English class shuffle

Previous junior English classes will be for seniors next school year

As next year’s course selection rapidly approaches, students have only a few contemplative weeks left before the decisive day. In the meantime, incoming juniors and seniors may be surprised to find that a different selection of English electives await them.

While the previous schedule permitted juniors to pick from a wide range of classes, their choices for next year are now limited to: AP Language and Composition, Multicultural Literature and Critical Approaches to Current Issues. As of next year, Creative and College Writing and Noir Literature of Los Angeles/Literature of the 1980s, classes that were formerly offered to juniors, will only be available to seniors.

English electives were designed to increase student choice, but the current schedule made it so that only one or two teachers were able to teach each elective course.
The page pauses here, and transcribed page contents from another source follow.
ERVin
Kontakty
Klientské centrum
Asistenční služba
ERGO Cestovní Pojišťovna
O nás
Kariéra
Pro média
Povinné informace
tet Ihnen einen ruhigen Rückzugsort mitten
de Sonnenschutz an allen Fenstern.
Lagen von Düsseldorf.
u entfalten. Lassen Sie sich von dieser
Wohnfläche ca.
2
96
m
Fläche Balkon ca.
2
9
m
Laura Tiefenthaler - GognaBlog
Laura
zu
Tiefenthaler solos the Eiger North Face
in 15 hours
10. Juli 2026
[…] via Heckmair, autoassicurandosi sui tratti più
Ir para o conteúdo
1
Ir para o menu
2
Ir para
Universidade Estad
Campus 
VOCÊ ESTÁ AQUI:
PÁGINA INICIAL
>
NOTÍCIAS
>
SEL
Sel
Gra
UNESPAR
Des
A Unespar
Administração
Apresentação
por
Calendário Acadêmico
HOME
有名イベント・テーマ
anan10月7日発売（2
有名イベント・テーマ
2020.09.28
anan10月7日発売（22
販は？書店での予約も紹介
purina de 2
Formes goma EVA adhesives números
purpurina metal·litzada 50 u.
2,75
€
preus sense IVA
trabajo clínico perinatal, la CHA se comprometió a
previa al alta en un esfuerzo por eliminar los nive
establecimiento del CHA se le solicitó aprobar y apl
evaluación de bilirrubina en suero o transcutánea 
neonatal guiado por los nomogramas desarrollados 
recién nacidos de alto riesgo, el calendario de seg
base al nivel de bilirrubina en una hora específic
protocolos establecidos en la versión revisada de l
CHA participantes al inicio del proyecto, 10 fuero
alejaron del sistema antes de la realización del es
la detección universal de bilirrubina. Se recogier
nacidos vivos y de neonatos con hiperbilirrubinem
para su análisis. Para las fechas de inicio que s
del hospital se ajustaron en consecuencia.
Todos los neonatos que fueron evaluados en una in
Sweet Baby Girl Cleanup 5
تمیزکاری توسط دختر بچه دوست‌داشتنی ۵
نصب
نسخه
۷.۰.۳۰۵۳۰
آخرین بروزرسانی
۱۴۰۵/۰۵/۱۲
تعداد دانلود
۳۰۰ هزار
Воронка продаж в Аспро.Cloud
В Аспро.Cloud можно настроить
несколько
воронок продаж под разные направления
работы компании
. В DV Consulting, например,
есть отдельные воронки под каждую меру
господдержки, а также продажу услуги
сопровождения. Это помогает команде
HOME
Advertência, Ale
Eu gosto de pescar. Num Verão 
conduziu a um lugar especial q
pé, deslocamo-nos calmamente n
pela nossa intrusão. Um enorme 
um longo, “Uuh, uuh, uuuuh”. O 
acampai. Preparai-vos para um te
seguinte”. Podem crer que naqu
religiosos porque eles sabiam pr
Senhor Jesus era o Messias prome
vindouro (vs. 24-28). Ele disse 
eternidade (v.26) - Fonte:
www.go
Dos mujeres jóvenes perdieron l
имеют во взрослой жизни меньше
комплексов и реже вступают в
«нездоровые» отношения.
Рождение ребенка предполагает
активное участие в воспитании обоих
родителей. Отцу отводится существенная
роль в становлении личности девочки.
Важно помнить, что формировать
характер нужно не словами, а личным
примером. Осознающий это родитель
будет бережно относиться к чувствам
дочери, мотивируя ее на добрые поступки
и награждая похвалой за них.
This limited the number of sections available, and over time, has prevented students from enrolling in their first or second course preferences,” English teacher Jessica Variz said. “By offering three courses in 11th grade, we will be able to expand the number of sections and teachers available for those courses, ensuring that more students have access to their top choice.”

Variz also stressed the importance of seniors experiencing greater enthusiasm in their classes — a “genuine interest” born out of choosing from a broader variety of options — which she feels is central to the “college experience.” Seniors can take any of the previously mentioned classes in addition to Expository Reading and Writing, Self and Society, Film Criticism, RULA, Film Criticism and Theory, as well as AP Literature.

Despite the fact that this is a dramatic change, Variz hopes that students will enjoy the opportunities their classes have to offer.

“These changes are the result of months of conversations between English teachers, administrators, and counselors,” Variz said. “We thought of every possible combination of options, and while we had to keep the practical demands of the schedule in mind, our ultimate decisions were centered on the needs and desires of students.”